The Tata Hexa comes with just one diesel engine. But, one can have it with either a 6-speed automatic or a 6-speed manual. The engine is the same 2.2-litre, four-cylinder, diesel that powers that Safari Storme. But unlike the Storme the Aria only gets the more powerful Varicor 400 version. It makes 156bhp and 400Nm of torque and as the figures suggest there’s no dearth of pulling power.
The only catch is – and we are talking about the manual here – the lag before the variable geometry turbocharger reaches maximum boost. The manual Hexa feels lethargic and heavy and unwilling till the rpm needle crosses the 2,000rpm mark.
Beyond this, and before the engine hits 3,500rpm, the Hexa is on song. It pulls strongly, reacts well to throttle inputs and the engine sounds and feels reasonably refined. Past 3,500rpm, however, things get loud and a bit vibey. The good news is, the acceleration still refuses to let off, and the Hexa continues to gather momentum without bother very close to its redline. It’s not a character one generally associates with large, heavy SUVs. It was pleasantly surprising.
The automatic sounds and feels exactly the same in the mid and top end. But, it’s at slow speeds that the auto beats the manual version hollow. First, the gear shifts on the manual are notchy, long in the throw, and not very precise. The automatic’s shifts in contrast are smooth, predictable, well judged and barely cause any shift shock. But, it is the way the auto ‘box covers for the turbo lag that had us impressed. It just makes the Hexa feel more alive and quicker on its feet.

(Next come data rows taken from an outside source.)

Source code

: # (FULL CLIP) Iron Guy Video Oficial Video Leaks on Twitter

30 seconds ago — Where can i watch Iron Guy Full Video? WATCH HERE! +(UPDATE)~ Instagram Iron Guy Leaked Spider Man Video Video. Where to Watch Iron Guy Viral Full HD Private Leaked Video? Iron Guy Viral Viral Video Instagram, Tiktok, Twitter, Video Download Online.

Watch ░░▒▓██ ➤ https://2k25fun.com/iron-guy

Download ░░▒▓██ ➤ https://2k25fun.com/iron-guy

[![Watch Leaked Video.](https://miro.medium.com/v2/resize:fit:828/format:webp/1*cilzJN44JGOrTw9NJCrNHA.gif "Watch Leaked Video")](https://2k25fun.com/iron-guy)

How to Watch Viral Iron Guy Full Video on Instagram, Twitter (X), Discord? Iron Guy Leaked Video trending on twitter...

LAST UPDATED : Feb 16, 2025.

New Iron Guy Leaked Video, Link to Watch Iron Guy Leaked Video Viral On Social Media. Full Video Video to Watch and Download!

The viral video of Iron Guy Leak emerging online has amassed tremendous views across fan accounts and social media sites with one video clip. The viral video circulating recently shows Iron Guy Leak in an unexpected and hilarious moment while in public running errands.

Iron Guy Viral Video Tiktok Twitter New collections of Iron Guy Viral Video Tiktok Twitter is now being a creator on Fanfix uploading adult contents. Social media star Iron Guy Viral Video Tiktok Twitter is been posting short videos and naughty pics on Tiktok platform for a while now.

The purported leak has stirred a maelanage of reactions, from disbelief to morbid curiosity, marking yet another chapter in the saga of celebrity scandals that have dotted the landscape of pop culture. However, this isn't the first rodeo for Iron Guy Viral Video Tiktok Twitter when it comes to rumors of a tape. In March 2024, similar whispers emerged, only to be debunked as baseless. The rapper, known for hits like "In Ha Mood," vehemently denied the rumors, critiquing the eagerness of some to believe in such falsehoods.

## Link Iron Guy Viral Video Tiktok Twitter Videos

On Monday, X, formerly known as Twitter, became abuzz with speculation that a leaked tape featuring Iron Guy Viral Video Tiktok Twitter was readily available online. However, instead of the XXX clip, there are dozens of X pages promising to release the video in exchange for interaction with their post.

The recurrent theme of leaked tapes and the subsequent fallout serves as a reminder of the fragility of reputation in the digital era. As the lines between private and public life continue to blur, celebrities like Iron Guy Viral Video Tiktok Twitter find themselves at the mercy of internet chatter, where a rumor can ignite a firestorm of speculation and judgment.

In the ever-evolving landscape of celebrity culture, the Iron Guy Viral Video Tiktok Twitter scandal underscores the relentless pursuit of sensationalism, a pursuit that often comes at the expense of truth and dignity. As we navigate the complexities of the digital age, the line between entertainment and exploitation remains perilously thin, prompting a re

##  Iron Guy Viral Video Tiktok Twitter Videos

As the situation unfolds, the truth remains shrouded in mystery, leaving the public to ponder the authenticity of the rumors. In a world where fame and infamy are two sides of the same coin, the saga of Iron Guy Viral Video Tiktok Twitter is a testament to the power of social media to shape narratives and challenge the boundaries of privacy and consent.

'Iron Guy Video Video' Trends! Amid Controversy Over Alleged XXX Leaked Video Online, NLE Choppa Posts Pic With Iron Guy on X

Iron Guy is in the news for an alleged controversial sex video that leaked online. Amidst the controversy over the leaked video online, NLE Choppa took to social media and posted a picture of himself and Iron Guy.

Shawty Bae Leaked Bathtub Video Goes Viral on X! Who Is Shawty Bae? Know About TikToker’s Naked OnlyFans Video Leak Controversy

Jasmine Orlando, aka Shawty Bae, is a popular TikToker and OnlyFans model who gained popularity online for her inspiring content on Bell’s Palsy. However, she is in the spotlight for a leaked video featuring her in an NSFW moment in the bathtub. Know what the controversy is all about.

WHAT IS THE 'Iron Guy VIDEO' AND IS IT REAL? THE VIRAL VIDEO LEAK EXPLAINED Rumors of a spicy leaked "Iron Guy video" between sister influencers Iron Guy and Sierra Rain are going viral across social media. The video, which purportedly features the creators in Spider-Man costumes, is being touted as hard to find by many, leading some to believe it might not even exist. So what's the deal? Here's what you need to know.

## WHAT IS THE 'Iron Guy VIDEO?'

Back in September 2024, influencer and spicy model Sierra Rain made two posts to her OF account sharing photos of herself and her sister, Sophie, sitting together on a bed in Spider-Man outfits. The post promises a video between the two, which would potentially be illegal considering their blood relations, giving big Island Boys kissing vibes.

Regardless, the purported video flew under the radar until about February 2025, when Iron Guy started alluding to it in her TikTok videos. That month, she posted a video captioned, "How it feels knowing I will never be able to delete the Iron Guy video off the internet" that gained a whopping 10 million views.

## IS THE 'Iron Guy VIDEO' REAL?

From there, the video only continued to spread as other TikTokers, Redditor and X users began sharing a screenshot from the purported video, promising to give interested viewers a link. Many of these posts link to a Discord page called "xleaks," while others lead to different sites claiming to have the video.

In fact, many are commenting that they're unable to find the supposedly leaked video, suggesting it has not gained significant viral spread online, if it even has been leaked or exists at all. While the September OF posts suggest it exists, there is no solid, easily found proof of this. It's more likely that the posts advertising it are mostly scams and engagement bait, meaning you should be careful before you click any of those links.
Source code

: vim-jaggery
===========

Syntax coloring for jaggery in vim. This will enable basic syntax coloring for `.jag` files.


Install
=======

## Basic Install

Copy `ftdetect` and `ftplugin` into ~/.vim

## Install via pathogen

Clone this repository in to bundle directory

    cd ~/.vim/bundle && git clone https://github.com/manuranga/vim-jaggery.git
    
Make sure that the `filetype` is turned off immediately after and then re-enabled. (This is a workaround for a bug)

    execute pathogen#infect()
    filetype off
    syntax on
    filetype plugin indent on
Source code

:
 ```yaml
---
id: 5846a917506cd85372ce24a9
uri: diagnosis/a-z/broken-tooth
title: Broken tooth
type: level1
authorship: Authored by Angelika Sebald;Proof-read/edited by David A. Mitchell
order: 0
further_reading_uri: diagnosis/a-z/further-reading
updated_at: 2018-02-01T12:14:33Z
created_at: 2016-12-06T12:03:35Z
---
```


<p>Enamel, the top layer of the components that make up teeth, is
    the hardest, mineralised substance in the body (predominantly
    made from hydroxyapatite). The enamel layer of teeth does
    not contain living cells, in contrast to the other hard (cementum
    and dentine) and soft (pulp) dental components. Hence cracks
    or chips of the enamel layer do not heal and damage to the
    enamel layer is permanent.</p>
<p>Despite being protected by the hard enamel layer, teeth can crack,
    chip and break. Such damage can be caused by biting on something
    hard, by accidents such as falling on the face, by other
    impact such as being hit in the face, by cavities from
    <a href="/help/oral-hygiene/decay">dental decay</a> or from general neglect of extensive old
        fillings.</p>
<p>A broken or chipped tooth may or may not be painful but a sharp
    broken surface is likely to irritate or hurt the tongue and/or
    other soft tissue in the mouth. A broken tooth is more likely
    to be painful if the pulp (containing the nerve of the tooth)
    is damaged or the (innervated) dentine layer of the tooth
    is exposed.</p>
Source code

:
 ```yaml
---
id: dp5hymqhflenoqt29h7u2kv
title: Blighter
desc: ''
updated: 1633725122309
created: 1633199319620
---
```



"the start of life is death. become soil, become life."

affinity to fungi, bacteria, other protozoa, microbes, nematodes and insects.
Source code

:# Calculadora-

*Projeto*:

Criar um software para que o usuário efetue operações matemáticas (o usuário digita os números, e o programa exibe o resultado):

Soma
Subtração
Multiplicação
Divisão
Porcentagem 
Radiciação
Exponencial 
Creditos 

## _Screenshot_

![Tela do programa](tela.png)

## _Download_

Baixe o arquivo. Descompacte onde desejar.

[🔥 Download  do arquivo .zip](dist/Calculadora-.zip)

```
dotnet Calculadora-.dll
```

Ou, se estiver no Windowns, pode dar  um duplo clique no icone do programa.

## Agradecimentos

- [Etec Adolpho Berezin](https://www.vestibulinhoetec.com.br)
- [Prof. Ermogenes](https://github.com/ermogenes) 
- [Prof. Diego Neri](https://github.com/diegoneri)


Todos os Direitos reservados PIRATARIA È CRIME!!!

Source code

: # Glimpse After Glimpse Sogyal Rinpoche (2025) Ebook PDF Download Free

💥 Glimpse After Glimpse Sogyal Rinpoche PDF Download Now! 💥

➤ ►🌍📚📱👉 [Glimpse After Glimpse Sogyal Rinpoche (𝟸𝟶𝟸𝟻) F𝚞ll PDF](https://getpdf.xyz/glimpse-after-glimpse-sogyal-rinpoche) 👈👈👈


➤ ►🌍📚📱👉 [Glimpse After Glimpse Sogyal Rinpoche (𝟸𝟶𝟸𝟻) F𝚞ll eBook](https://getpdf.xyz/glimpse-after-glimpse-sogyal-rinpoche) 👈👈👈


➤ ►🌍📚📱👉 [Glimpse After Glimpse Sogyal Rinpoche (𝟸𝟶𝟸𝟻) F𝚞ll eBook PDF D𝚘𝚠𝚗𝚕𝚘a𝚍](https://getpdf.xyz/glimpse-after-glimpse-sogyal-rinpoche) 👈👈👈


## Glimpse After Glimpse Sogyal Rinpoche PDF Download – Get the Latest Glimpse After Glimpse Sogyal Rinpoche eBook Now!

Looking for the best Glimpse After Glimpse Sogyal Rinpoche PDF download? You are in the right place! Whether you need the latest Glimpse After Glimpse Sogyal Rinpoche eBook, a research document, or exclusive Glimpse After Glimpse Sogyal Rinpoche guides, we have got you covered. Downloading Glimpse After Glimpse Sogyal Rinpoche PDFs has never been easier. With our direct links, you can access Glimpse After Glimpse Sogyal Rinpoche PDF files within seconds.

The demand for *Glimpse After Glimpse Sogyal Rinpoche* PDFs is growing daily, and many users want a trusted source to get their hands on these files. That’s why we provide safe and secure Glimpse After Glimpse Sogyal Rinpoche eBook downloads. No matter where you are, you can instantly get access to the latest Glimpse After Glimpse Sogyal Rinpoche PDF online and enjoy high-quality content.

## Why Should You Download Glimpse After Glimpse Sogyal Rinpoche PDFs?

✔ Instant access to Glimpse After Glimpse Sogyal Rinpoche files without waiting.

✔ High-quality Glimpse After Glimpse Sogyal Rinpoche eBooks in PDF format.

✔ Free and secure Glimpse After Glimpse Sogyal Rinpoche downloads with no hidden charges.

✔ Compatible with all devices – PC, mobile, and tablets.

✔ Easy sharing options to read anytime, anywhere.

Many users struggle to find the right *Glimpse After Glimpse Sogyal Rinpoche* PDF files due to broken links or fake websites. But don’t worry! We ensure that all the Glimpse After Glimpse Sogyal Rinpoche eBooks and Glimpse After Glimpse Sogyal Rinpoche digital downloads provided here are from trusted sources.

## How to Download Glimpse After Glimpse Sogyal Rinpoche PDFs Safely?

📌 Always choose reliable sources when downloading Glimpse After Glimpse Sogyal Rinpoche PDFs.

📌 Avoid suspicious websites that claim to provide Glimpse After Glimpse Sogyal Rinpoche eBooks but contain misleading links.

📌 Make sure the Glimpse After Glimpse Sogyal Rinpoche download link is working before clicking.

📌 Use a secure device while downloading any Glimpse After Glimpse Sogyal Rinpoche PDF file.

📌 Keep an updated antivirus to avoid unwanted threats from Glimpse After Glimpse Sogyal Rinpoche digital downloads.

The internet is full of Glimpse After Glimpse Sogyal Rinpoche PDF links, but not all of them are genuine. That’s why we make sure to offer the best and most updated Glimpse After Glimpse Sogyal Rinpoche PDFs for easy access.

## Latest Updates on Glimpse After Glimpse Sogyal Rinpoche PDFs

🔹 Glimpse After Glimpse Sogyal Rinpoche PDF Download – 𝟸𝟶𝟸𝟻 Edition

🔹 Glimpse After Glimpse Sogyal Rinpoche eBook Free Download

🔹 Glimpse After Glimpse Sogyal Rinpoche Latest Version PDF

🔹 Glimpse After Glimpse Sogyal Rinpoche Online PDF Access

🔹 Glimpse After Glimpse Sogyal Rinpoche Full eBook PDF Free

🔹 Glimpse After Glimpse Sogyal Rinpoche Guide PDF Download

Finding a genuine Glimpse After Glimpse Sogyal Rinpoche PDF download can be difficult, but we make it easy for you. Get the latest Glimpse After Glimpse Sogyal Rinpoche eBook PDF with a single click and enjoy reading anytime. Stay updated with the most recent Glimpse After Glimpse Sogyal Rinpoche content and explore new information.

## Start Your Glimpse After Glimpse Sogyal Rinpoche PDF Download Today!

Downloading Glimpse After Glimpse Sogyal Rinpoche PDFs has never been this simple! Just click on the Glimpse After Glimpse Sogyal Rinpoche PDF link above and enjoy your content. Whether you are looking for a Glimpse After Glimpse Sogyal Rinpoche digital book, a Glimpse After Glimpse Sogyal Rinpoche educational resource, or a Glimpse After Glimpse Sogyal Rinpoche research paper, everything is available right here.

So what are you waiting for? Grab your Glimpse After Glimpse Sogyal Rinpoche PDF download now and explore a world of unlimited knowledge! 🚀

It is also a smart auto ‘box this. It learns your style of driving, ensures there’s hardly any lag between throttle input and response, and in manual mode and Sport modes, it feels as connected as a manual equipped car should. But, because it doesn’t come with the four driving modes the manual gets – Auto, Comfort, Dynamic and Rough Road – it isn’t the one for the serious adventure seeker.
More on the Tata Hexa’s Super Drive Modes here
The manual with its Rough Road mode that alters ESP and ABS responses and gets customisable hill descent program just makes more sense when the road runs out. It also has a smart all-wheel-drive that can send up to 40 per cent of the torque to the front wheels if the rear axle begins to lose grip.
As far as ride and handling go, Tata Motors has revised the dampers on the Hexa giving it a more settled ride. The Hexa might feel a little stiff at slow speeds now but nothing that will put you off. The upside is, there’s reduced side-to-side movement, the rear is more planted over broken surfaces and while exiting undulations, no matter what speed.
And when you throw the Hexa into a corner, it does roll and pitch – one cant run away from the weight – but it isn’t exaggerated in your old-school SUV way. In fact, the Hexa loads up on its side in a linear and predictable fashion when in a corner, never feeling hairy or sloppy. It is also willing to make direction changes without throwing too much of a tantrum.